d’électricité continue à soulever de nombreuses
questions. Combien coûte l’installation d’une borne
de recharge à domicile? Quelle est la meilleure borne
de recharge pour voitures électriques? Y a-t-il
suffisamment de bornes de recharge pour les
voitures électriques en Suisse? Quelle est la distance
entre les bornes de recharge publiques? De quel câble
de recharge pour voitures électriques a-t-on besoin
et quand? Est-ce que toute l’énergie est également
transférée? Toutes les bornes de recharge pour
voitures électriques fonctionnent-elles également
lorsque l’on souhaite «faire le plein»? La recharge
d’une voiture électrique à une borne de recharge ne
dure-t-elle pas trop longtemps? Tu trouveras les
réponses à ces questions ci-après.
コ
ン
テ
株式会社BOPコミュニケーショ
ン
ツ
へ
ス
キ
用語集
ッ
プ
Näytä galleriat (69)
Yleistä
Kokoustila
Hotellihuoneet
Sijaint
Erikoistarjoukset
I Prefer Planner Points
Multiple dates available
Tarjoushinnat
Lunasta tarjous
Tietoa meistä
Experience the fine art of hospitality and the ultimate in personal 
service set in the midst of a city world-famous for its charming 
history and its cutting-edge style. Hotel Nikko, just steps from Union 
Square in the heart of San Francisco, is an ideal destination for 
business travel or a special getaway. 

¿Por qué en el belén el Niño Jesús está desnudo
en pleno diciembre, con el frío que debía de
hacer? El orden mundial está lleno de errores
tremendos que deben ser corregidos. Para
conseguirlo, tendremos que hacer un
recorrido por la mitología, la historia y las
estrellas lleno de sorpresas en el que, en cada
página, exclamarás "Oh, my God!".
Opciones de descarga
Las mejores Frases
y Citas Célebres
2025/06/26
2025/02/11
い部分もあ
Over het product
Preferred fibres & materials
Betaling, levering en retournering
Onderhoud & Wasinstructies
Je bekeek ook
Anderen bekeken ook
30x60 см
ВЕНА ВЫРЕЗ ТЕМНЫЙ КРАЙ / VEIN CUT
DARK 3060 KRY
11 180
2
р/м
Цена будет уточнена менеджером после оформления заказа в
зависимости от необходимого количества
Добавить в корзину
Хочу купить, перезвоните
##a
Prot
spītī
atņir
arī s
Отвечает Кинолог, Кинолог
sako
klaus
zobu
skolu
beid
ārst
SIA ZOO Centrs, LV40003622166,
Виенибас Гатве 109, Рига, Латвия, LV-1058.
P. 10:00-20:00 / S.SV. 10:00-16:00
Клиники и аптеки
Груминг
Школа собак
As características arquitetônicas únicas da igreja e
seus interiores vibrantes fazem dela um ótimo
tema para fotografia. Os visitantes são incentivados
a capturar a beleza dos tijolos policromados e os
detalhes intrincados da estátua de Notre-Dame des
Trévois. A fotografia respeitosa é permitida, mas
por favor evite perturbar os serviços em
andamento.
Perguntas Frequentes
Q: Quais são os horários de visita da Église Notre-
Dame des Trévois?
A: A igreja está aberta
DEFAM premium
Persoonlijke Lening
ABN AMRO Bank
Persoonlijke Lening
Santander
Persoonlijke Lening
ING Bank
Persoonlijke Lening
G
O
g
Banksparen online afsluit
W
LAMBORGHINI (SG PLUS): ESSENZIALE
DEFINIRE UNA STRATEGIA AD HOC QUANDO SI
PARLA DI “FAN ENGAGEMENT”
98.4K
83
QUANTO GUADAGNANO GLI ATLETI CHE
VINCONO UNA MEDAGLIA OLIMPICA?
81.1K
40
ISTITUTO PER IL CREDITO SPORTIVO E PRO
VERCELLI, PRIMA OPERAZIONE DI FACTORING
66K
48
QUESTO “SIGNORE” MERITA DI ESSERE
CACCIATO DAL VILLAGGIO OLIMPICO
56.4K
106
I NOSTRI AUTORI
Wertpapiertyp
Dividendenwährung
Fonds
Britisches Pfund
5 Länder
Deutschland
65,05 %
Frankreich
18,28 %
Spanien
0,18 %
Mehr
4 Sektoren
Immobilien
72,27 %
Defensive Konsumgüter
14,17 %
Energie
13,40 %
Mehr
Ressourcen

**Assigned task**. In this exercise, the data above is to be printed exactly.

**Solution for this problem**.
d’électricité continue à soulever de nombreuses
questions. Combien coûte l’installation d’une borne
de recharge à domicile? Quelle est la meilleure borne
de recharge pour voitures électriques? Y a-t-il
suffisamment de bornes de recharge pour les
voitures électriques en Suisse? Quelle est la distance
entre les bornes de recharge publiques? De quel câble
de recharge pour voitures électriques a-t-on besoin
et quand? Est-ce que toute l’énergie est également
transférée? Toutes les bornes de recharge pour
voitures électriques fonctionnent-elles également
lorsque l’on souhaite «faire le plein»? La recharge
d’une voiture électrique à une borne de recharge ne
dure-t-elle pas trop longtemps? Tu trouveras les
réponses à ces questions ci-après.
コ
ン
テ
株式会社BOPコミュニケーショ
ン
ツ
へ
ス
キ
用語集
ッ
プ
Näytä galleriat (69)
Yleistä
Kokoustila
Hotellihuoneet
Sijaint
Erikoistarjoukset
I Prefer Planner Points
Multiple dates available
Tarjoushinnat
Lunasta tarjous
Tietoa meistä
Experience the fine art of hospitality and the ultimate in personal 
service set in the midst of a city world-famous for its charming 
history and its cutting-edge style. Hotel Nikko, just steps from Union 
Square in the heart of San Francisco, is an ideal destination for 
business travel or a special getaway. 

¿Por qué en el belén el Niño Jesús está desnudo
en pleno diciembre, con el frío que debía de
hacer? El orden mundial está lleno de errores
tremendos que deben ser corregidos. Para
conseguirlo, tendremos que hacer un
recorrido por la mitología, la historia y las
estrellas lleno de sorpresas en el que, en cada
página, exclamarás "Oh, my God!".
Opciones de descarga
Las mejores Frases
y Citas Célebres
2025/06/26
2025/02/11
い部分もあ
Over het product
Preferred fibres & materials
Betaling, levering en retournering
Onderhoud & Wasinstructies
Je bekeek ook
Anderen bekeken ook
30x60 см
ВЕНА ВЫРЕЗ ТЕМНЫЙ КРАЙ / VEIN CUT
DARK 3060 KRY
11 180
2
р/м
Цена будет уточнена менеджером после оформления заказа в
зависимости от необходимого количества
Добавить в корзину
Хочу купить, перезвоните
##a
Prot
spītī
atņir
arī s
Отвечает Кинолог, Кинолог
sako
klaus
zobu
skolu
beid
ārst
SIA ZOO Centrs, LV40003622166,
Виенибас Гатве 109, Рига, Латвия, LV-1058.
P. 10:00-20:00 / S.SV. 10:00-16:00
Клиники и аптеки
Груминг
Школа собак
As características arquitetônicas únicas da igreja e
seus interiores vibrantes fazem dela um ótimo
tema para fotografia. Os visitantes são incentivados
a capturar a beleza dos tijolos policromados e os
detalhes intrincados da estátua de Notre-Dame des
Trévois. A fotografia respeitosa é permitida, mas
por favor evite perturbar os serviços em
andamento.
Perguntas Frequentes
Q: Quais são os horários de visita da Église Notre-
Dame des Trévois?
A: A igreja está aberta
DEFAM premium
Persoonlijke Lening
ABN AMRO Bank
Persoonlijke Lening
Santander
Persoonlijke Lening
ING Bank
Persoonlijke Lening
G
O
g
Banksparen online afsluit
W
LAMBORGHINI (SG PLUS): ESSENZIALE
DEFINIRE UNA STRATEGIA AD HOC QUANDO SI
PARLA DI “FAN ENGAGEMENT”
98.4K
83
QUANTO GUADAGNANO GLI ATLETI CHE
VINCONO UNA MEDAGLIA OLIMPICA?
81.1K
40
ISTITUTO PER IL CREDITO SPORTIVO E PRO
VERCELLI, PRIMA OPERAZIONE DI FACTORING
66K
48
QUESTO “SIGNORE” MERITA DI ESSERE
CACCIATO DAL VILLAGGIO OLIMPICO
56.4K
106
I NOSTRI AUTORI
Wertpapiertyp
Dividendenwährung
Fonds
Britisches Pfund
5 Länder
Deutschland
65,05 %
Frankreich
18,28 %
Spanien
0,18 %
Mehr
4 Sektoren
Immobilien
72,27 %
Defensive Konsumgüter
14,17 %
Energie
13,40 %
Mehr
Ressourcen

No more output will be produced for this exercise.